After a while, I got fed up. I’ve been in front of enough people who didn’t seem to realize that blasting your high beams at someone in front of you isn’t polite. Or safe. Or civilized. And now, I had the pleasure of being behind one. Let the games begin! I started following his lights with mine. I dropped back far enough that my high beams would smack his mirrors nice and square, then flipped ‘em on any time he cranked his up into the eyes of the poor souls in front of him.
It was tough to tell if he got the message. After a while, he seemed to learn that cranking your brights into the car in front of you is naughty. But he still popped ‘em on every once in a while, more or less at random. Maybe he was just making sure they still worked. Because you never know what might break in 20 seconds of smooth, uneventful driving.
Stupid people everywhere, man…
I’ve been so busy this last week that I’ve actually had to schedule time out to breathe. And eat food. So naturally, when faced with fires to put out, busy days at work, evenings planned out to 5-minute resolution and an occasionally-recognized need to sleep, blogging has taken a back seat.

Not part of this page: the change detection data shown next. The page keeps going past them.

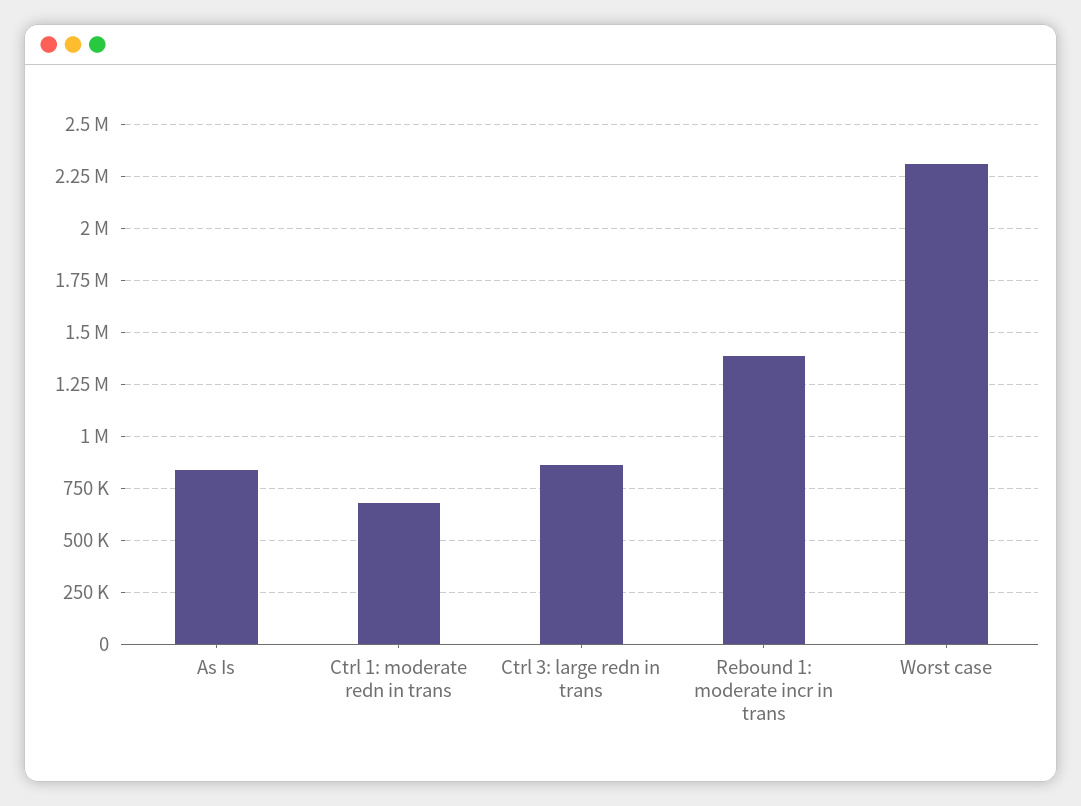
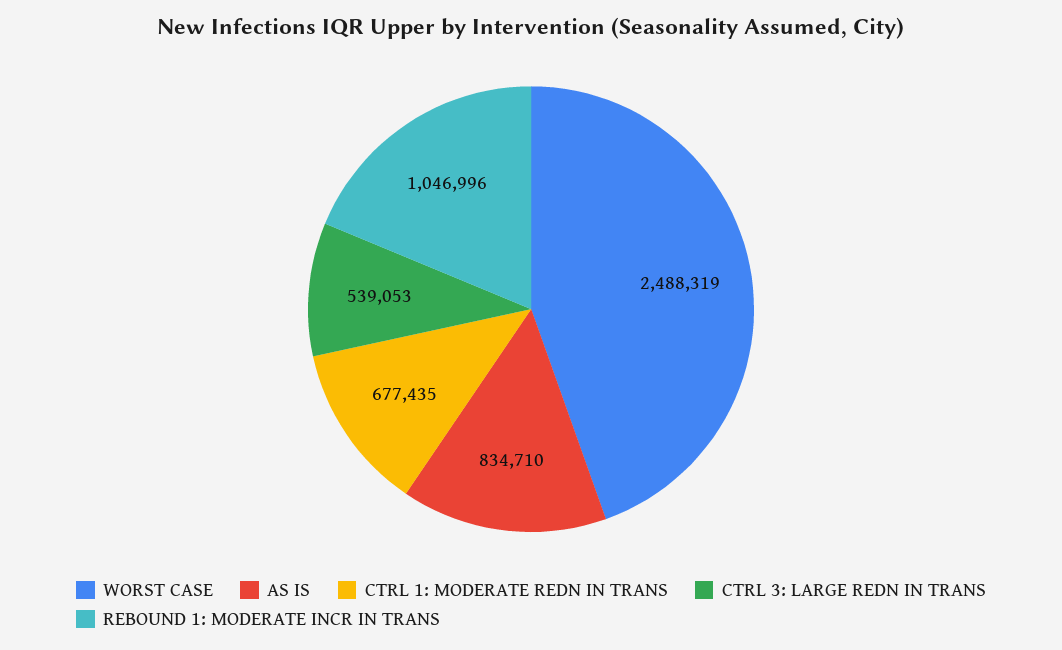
  {
    "As Is": 834710,
    "Ctrl 1: moderate redn in trans": 677435,
-   "Ctrl 3: large redn in trans": 850000,
+   "Ctrl 3: large redn in trans": 539053,
-   "Rebound 1: moderate incr in trans": 1400000,
+   "Rebound 1: moderate incr in trans": 1046996,
-   "Worst case": 2300000
+   "Worst case": 2488319
  }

Tonight, however, is my “me night” – during which I tie up all the loose ends and tattered remains of my personal life that have also taken a back seat. Little things – like paying bills. Or taking out the garbage. Or standing in my apartment, realizing that it looks like someone detonated a low yield nuclear device, and taking an hour out just to put stuff away.
Cleaning? Ho no, that’ll take a whole weekend at the rate I’m going.
Occupying yourself this much has a tendency to wear on you. That’s why I try not to do it. Seriously – most weeks are not this crazy. Most weeks, I don’t get that “my head is going to explode” feeling. But this week, there were just a few extra straws on this camel’s back.
Now it goes without saying that two things go out the window on weeks like this – sleep and proper nourishment. By some combination of good planning and sheer dumb luck, I’ve managed to get a decent amount of sleep this week. But food? That’s another matter. Breakfasts have consisted of Quaker Instant Oatmeal cereal, nuked in a mug and inhaled sometime between dressing myself and grabbing my car keys. The week’s evening dining has depleted my once-formidable supply of frozen entrees. Which brings me to the true subject of this post…
Do not, under any circumstances, ever buy frozen fettucine alfredo. Alfredo sauce is not fast food. It was never meant to be fast food, or to be microwaved from -5°C to piping hot in under 4 minutes. Alfredo sauce was meant to be hand crafted, conjoured up from cream and cheese and fine spices. I’ve done it, and it’s not easy. It’s not supposed to be, damnit.
This is the reason the frozen fettucine alfredo sat in my freezer until last – until there was no alternative. Aye, there’s the rub. For when you leave the frozen fettucine alfredo until last, you suddenly find yourself with no alternative. And unless you want to choke down instant oatmeal for dinner, you’d better plan on nuking up that heinous defamation of Italian cooking.
Note to self: Hey Self, how’s about after you get back from this weekend’s short-notice trip to Virginia, we schedule in a trip to the supermarket to buy some real food?